_TASK BRIEF_: Go over these records and count the lines with the string "class" in them; the count is all that should be returned.
>>>>
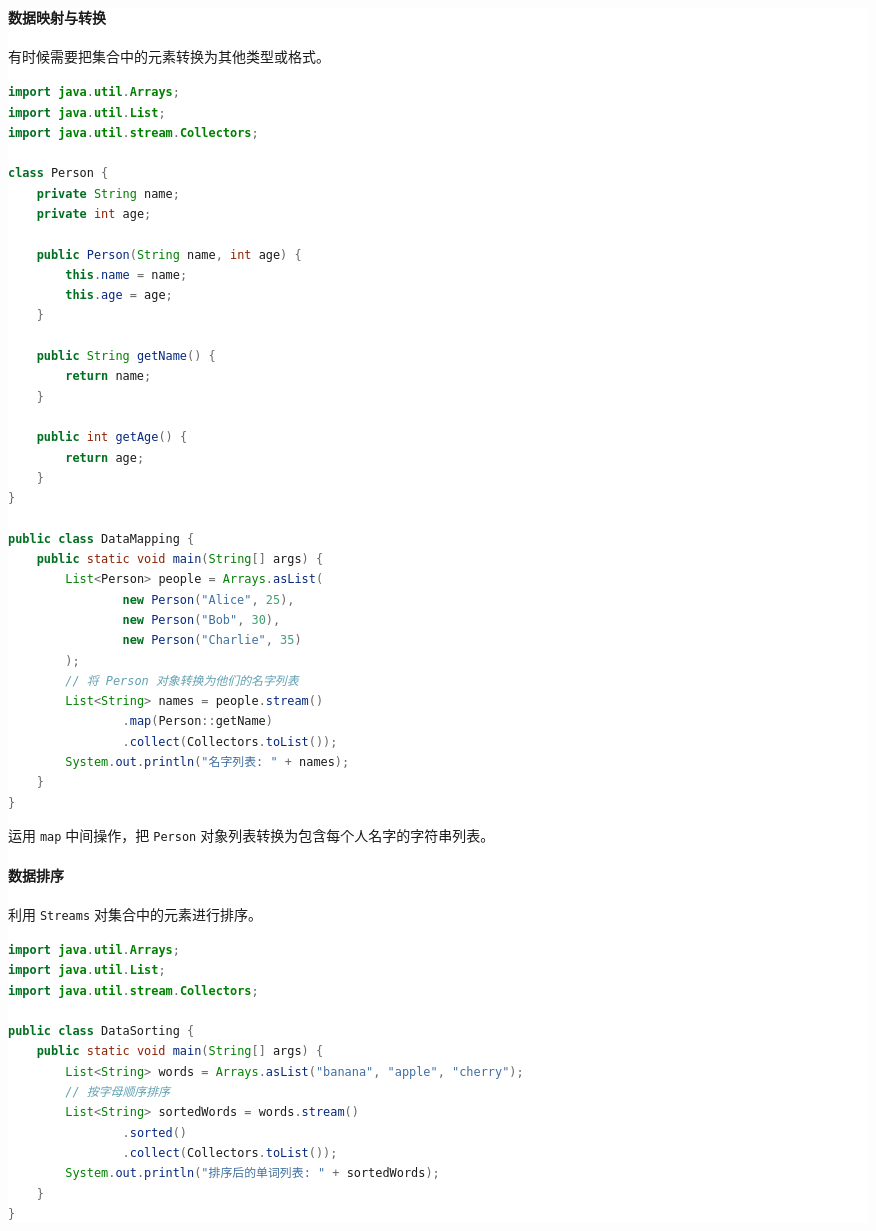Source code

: #### 数据映射与转换

有时候需要把集合中的元素转换为其他类型或格式。

```java
import java.util.Arrays;
import java.util.List;
import java.util.stream.Collectors;

class Person {
    private String name;
    private int age;

    public Person(String name, int age) {
        this.name = name;
        this.age = age;
    }

    public String getName() {
        return name;
    }

    public int getAge() {
        return age;
    }
}

public class DataMapping {
    public static void main(String[] args) {
        List<Person> people = Arrays.asList(
                new Person("Alice", 25),
                new Person("Bob", 30),
                new Person("Charlie", 35)
        );
        // 将 Person 对象转换为他们的名字列表
        List<String> names = people.stream()
                .map(Person::getName)
                .collect(Collectors.toList());
        System.out.println("名字列表: " + names);
    }
}
```

运用 `map` 中间操作，把 `Person` 对象列表转换为包含每个人名字的字符串列表。

#### 数据排序

利用 `Streams` 对集合中的元素进行排序。

```java
import java.util.Arrays;
import java.util.List;
import java.util.stream.Collectors;

public class DataSorting {
    public static void main(String[] args) {
        List<String> words = Arrays.asList("banana", "apple", "cherry");
        // 按字母顺序排序
        List<String> sortedWords = words.stream()
                .sorted()
                .collect(Collectors.toList());
        System.out.println("排序后的单词列表: " + sortedWords);
    }
}
```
<<<<
_ANSWER TO THIS PROBLEM_: 3